● Aufgabe 1
Zwischen welchen beiden Lagen unterscheidet das Hamburger Wohnlagemodell laut dem Text zur Grundsteuerreform?
● Aufgabe 2
Setzen Sie den Text zur Grundsteuerreform im Anschluss an seinen letzten Satz fort.

● Lesetext
════

Der Gesetzgeber musste Änderungen vornehmen, da das Bundesverfassungsgericht im Jahr 2018 die bisherige Berechnung der Grundsteuer als verfassungswidrig beurteilt hat. Die Intention des neuen Gesetzes ist es, insbesondere ein belastbares Bewertungssystem als Basis für die Grundsteuer festzulegen – und damit die Steuereinnahmen der Gemeinden zu sichern. Neben einer gerechteren Regelung sollen die Grundsteuereinnahmen insgesamt konstant bleiben. Das bedeutet natürlich auch, dass es für den Einzelnen zu Mehr- oder Minderbelastungen kommen könnte, da die Grundsteuer lediglich in Gänze aufkommensneutral sein soll.
2. Wie sieht die Grundsteuerreform für Hamburg aus, was gibt es für Unterschiede im Vergleich zum Bundesmodell?
Eingangs kann festgehalten werden, dass es keine deutschlandweit einheitliche Lösung gibt. Vielmehr ist für jedes Bundesland zu prüfen, welches Verfahren zur Anwendung kommt. Die Berechnungsgrundlagen unterscheiden sich doch deutlich. In Hamburg wird sich mit dem Wohnlagemodell an den Flächen (Grundstücks- und Wohn- und Nutzflächen) sowie an der groben Lage (gut oder normal) orientiert. Bei den Flächen werden nicht die Bodenrichtwerte, sondern pauschale Flächensätze, sog. Äquivalenzbeträge, angesetzt. Bei dem Faktor Lage wird lediglich zwischen guter und normaler Lage unterschieden. Die Zuordnung basiert auf verschiedenen Faktoren (z. B. Entfernung zur U-Bahn, Grünflächen oder Anzahl der Fahrspuren in der Straße) und mündet in einem Verzeichnis, in dem jede Straße in Hamburg aufgelistet ist.

════

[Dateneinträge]
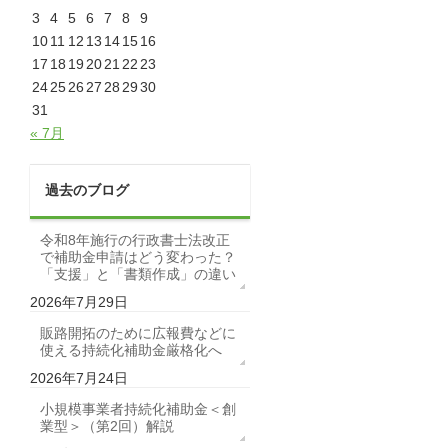
3
4
5
6
7
8
9
10
11
12
13
14
15
16
17
18
19
20
21
22
23
24
25
26
27
28
29
30
31
« 7月
過去のブログ
令和8年施行の行政書士法改正
で補助金申請はどう変わった？
「支援」と「書類作成」の違い
2026年7月29日
販路開拓のために広報費などに
使える持続化補助金厳格化へ
2026年7月24日
小規模事業者持続化補助金＜創
業型＞（第2回）解説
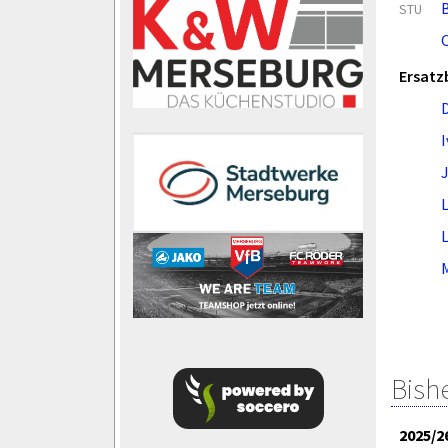
STU
Ersatz
L
Bish
2025/2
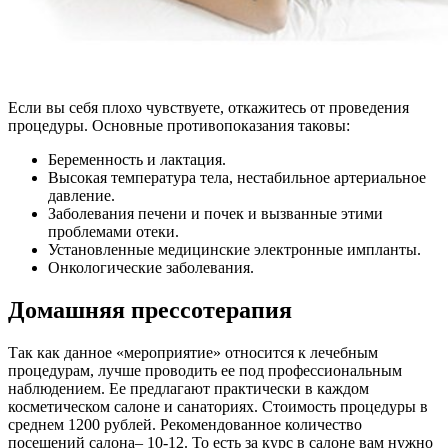
Если вы себя плохо чувствуете, откажитесь от проведения
процедуры. Основные противопоказания таковы:
Беременность и лактация.
Высокая температура тела, нестабильное артериальное
давление.
Заболевания печени и почек и вызванные этими
проблемами отеки.
Установленные медицинские электронные импланты.
Онкологические заболевания.
Домашняя прессотерапия
Так как данное «мероприятие» относится к лечебным
процедурам, лучше проводить ее под профессиональным
наблюдением. Ее предлагают практически в каждом
косметическом салоне и санаториях. Стоимость процедуры в
среднем 1200 рублей. Рекомендованное количество
посещений салона– 10-12. То есть за курс в салоне вам нужно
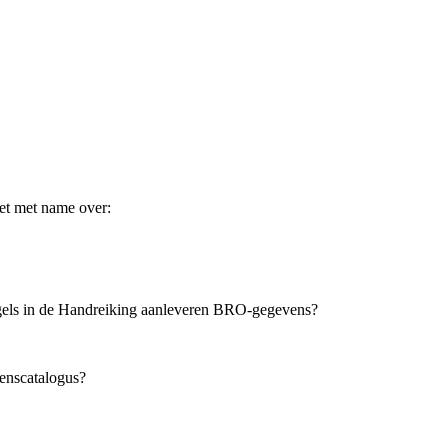
het met name over:
regels in de Handreiking aanleveren BRO-gegevens?
enscatalogus?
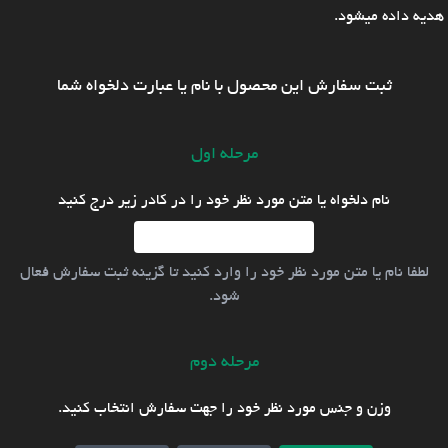
هدیه داده میشود.
ثبت سفارش این محصول با نام یا عبارت دلخواه شما
مرحله اول
نام دلخواه یا متن مورد نظر خود را در کادر زیر درج کنید
لطفا نام یا متن مورد نظر خود را وارد کنید تا گزینه ثبت سفارش فعال
شود.
مرحله دوم
وزن و جنس مورد نظر خود را جهت سفارش انتخاب کنید.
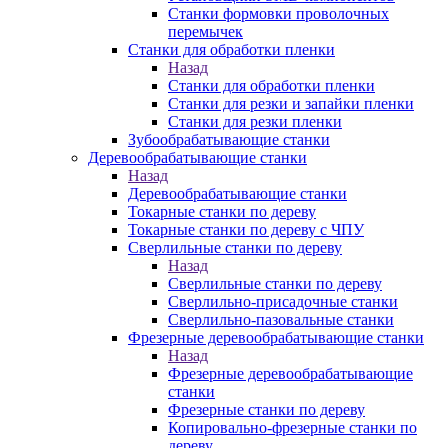
Станки формовки проволочных
перемычек
Станки для обработки пленки
Назад
Станки для обработки пленки
Станки для резки и запайки пленки
Станки для резки пленки
Зубообрабатывающие станки
Деревообрабатывающие станки
Назад
Деревообрабатывающие станки
Токарные станки по дереву
Токарные станки по дереву с ЧПУ
Сверлильные станки по дереву
Назад
Сверлильные станки по дереву
Сверлильно-присадочные станки
Сверлильно-пазовальные станки
Фрезерные деревообрабатывающие станки
Назад
Фрезерные деревообрабатывающие
станки
Фрезерные станки по дереву
Копировально-фрезерные станки по
дереву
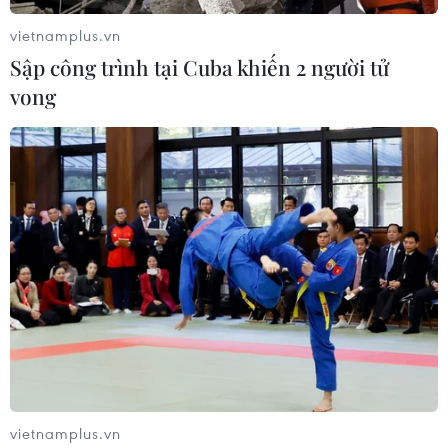
vietnamplus.vn
Sập công trình tại Cuba khiến 2 người tử
vong
Thời điểm đông nhất khoảng 7h sáng, khi người dân trong làng
và các vùng lân cận tìm về phiên chợ này để du Xuân, mua
bán. (Ảnh: Minh Quyết/TTXVN)
vietnamplus.vn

════

● Endgültige Antwort 1
Zwischen guter und normaler Lage.

● Endgültige Antwort 2
Anders als beim Bundesmodell kommt es nicht zu einer wertorientierten Bewertung. Daher hängt die Bemessung nicht von dem Bodenwert, den Erträgen, dem Alter und der Nutzungsart der Gebäudeflächen ab. Mithin kann z. B. beim Hamburger Modell mit einer relativen Entlastung von Mehrfamilienhäusern im Vergleich zum Bundesmodell gerechnet werden.
3. Wie soll die Grundsteuerreform umgesetzt werden? Welche Fristen sind zu beachten? Was müssen sowohl gewerbliche Bestandshalter als auch private Eigentümer jetzt unternehmen, um für die Reform vorbereitet zu sein?
Die Neubewertung der Grundstücke hat auf den Stichtag 01.01.2022 zu erfolgen. Alle Eigentümer werden in den nächsten Wochen Post vom Finanzamt bekommen. In der Folge sind Steuererklärungen zwischen dem 01.07. und 31.10.2022 beim Finanzamt einzureichen. Anschließend werden von den Finanzämtern Bescheide verschickt, mit denen eine Zwischengröße, der Grundsteuerwert bzw. der Grundsteuermessbetrag, festgehalten wird. Darauf wird die neue Grundsteuer mittels Hebesatz der Gemeinde ab dem 01.01.2025 erhoben. Eine erste Zahlungswirkung ist demnach erst ab dem Jahr 2025 spürbar.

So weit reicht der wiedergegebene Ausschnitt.